CONCEPT Cited by 1 source
Continuous reprediction¶
Continuous reprediction is the online policy of re-running a predictor as new observations arrive, replacing a single commit-at-creation prediction with a stream of updated estimates. The scheduler (or other downstream consumer) consumes the latest estimate, not the initial one.
Named directly in Google Research's 2025-10-17 LAVA post: "This system uses a process we call 'continuous reprediction', which means it doesn't rely on the initial, one-time guess of a VM's lifespan made at its creation. Instead, the model constantly and automatically updates its prediction for a VM's expected remaining lifetime as the VM continues to run" (Source: sources/2025-10-17-google-solving-virtual-machine-puzzles-lava).
Why it matters¶
The primary motivation is recovery from early-stage misprediction. If the decision a predictor drives is expensive to reverse (VM placement being the canonical example), a single bad guess at t=0 can poison the decision until the workload actually exits. Continuous reprediction re-opens the decision whenever the estimate changes enough to justify acting.
Secondary motivations:
- Observational evidence accumulates. At t=0, the predictor has only creation-time features (request shape, labels, user). At t=k, it has observed trajectory: actual resource usage, idle periods, lifecycle events. The later estimate is fundamentally better-informed, not just better-predicted.
- Distribution shift within a single run. Workloads change character (burst → steady → idle → teardown). A single creation-time prediction can't reflect this; a continuously repredicted estimate can.
Mechanism¶
Three conceptual components:
- Online predictor — takes (creation-time features, observed-trajectory features so far) and emits a prediction (often a distribution — see learned lifetime distribution).
- Update trigger — when to re-run. Options: periodic (every N minutes), event-driven (lifecycle event, resource- usage inflection), prediction-driven (previous prediction's uncertainty hit a threshold).
- Consumer that acts on updated estimates — load-bearing but often under-acknowledged. If the scheduler can only use the creation-time estimate, continuous reprediction is wasted. Downstream consumers need a mechanism to react: LARS is the LAVA family's answer.
Distinct from [¶
deterministic simulation](<./deterministic-simulation.md>) / control loops
Control theory has online re-estimation (Kalman filters, receding-horizon MPC, online system identification); all of those are forms of continuous reprediction. The 2025-10-17 post applies the discipline to ML-based lifetime prediction in a cluster scheduler — a setting where the prediction target is discrete (does this VM still exist?), the evidence arrives in bursts, and the downstream consumer is a bin-packer, not a controller. The wiki frames it as an ML-for-systems primitive.
Contrast with single-shot ML prediction¶
The 2025-10-17 framing makes the contrast explicit:
| Aspect | Single-shot | Continuous reprediction |
|---|---|---|
| Features used | Creation-time only | Creation-time + observed trajectory |
| Misprediction recovery | Only via VM exit or migration | Next prediction window |
| Downstream commitment | Strong (one decision, long hold) | Weaker (re-decidable any update) |
| Added infra | None | Prediction runner, update trigger, rescheduling hook |
When it's the right shape¶
- The prediction target evolves and remains measurable as the process runs.
- The downstream decision is expensive to reverse relative to the reprediction cost.

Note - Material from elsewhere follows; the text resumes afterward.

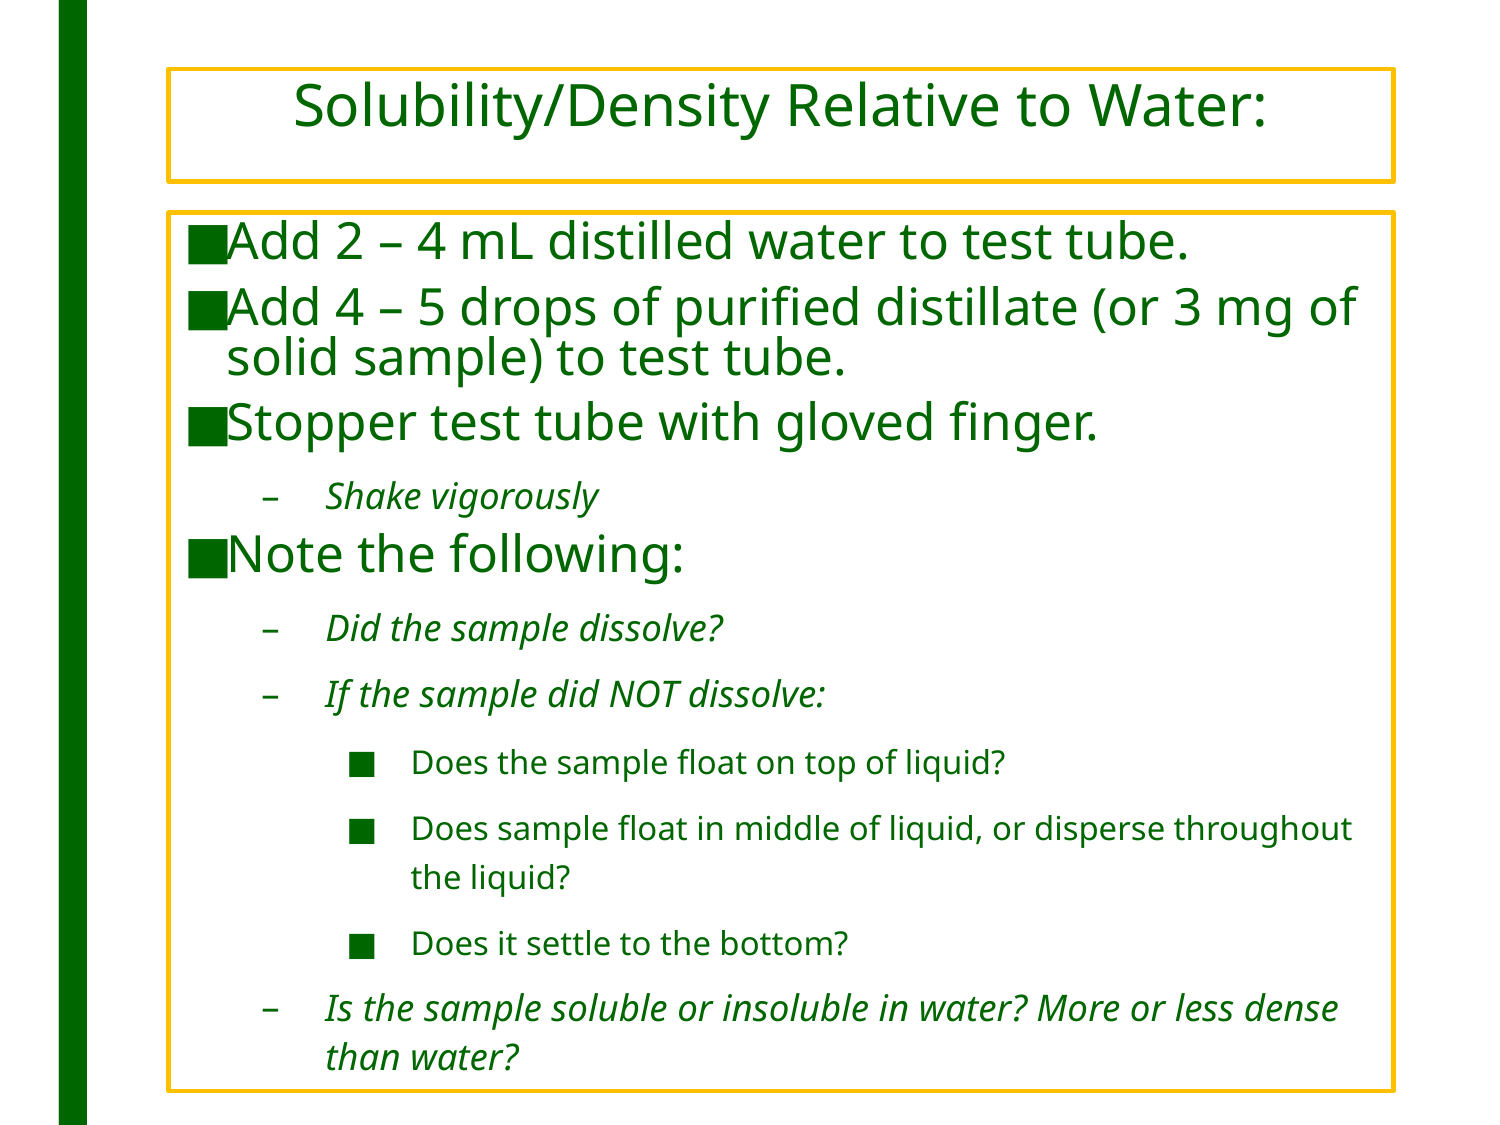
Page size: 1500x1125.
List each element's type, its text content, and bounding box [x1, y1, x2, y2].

- A single bad prediction has asymmetric downside (cost of being wrong ≫ cost of re-running the predictor).
- The system has a mechanism to act on updated predictions (re-scheduling, re-routing, re-allocating).

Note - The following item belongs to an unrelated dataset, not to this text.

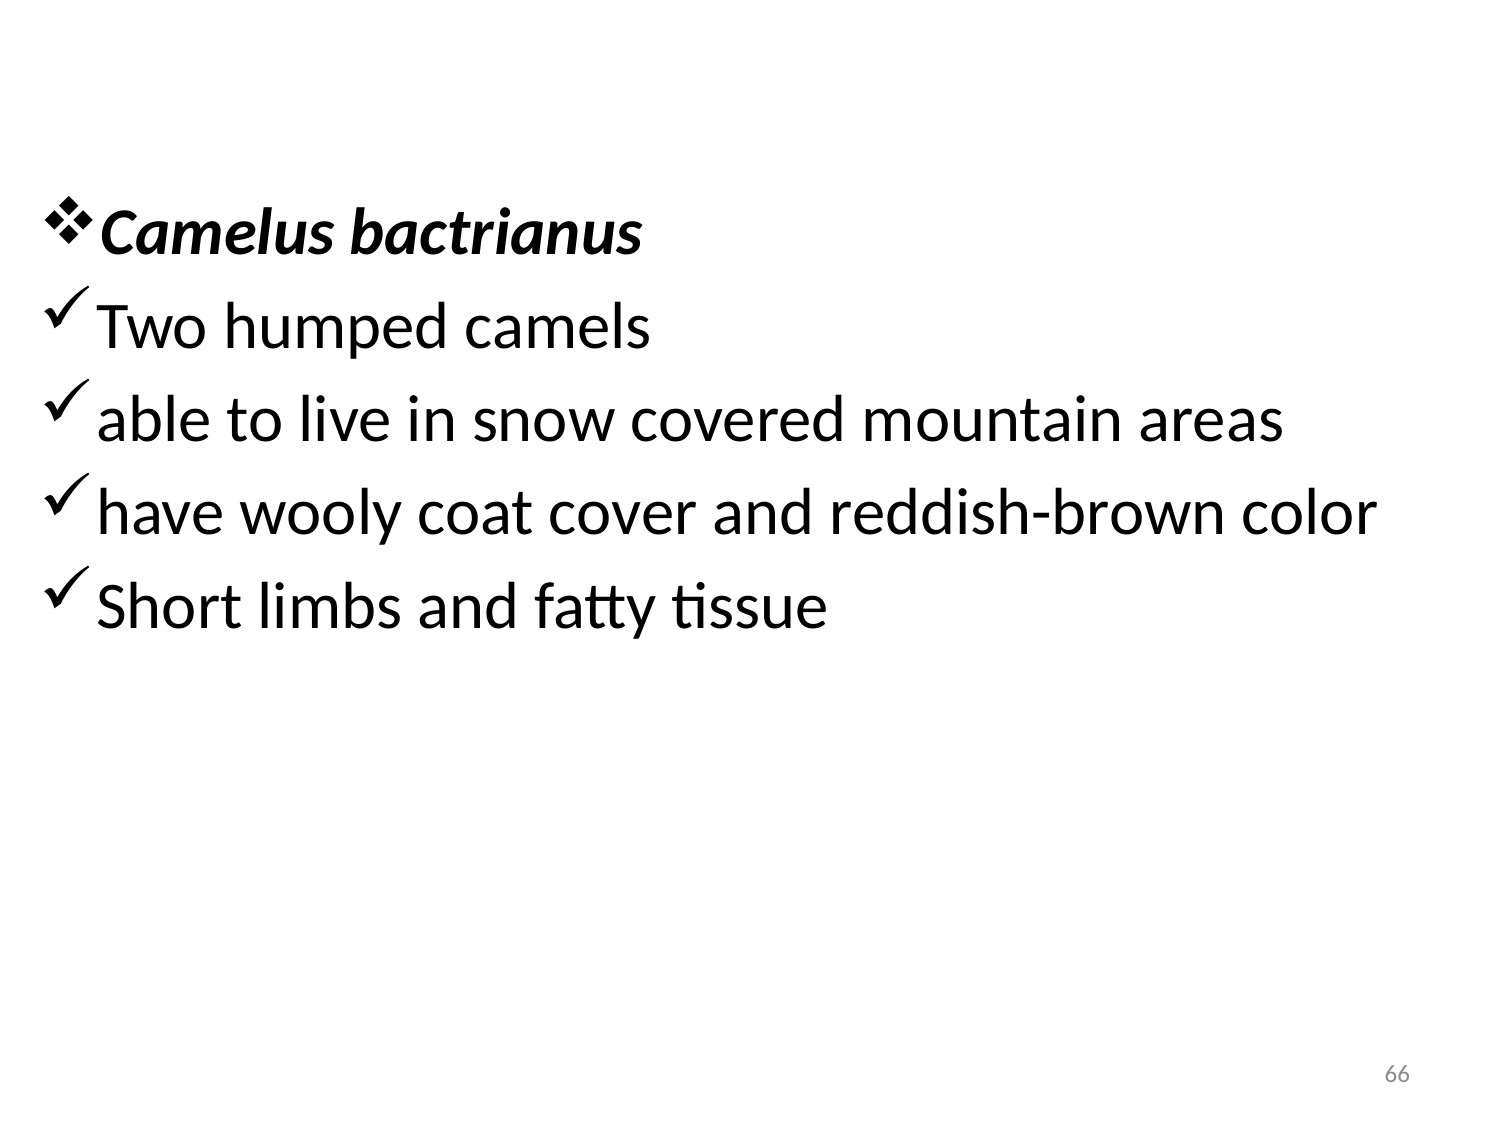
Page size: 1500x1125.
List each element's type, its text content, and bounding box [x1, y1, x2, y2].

list Camelus bactrianus Two humped camels able to live in snow covered mountain areas have wooly coat cover and reddish-brown color Short limbs and fatty tissue [24, 87, 1475, 1100]
slide_number 66 [1074, 1042, 1425, 1103]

When it's the wrong shape¶
- Target is fixed at t=0 and doesn't evolve with observation (e.g. one-shot classification tasks).
- Downstream decision is cheap to re-make, so single-shot plus override-on-next-event is simpler.
- No trajectory-observable features — the creation-time prediction is the best information available.
- Reprediction + re-scheduling cost exceeds the misprediction cost in expectation.
Seen in¶
- sources/2025-10-17-google-solving-virtual-machine-puzzles-lava — canonical wiki instance; continuous reprediction named as the load-bearing primitive of the LAVA / NILAS / LARS algorithmic family for VM scheduling.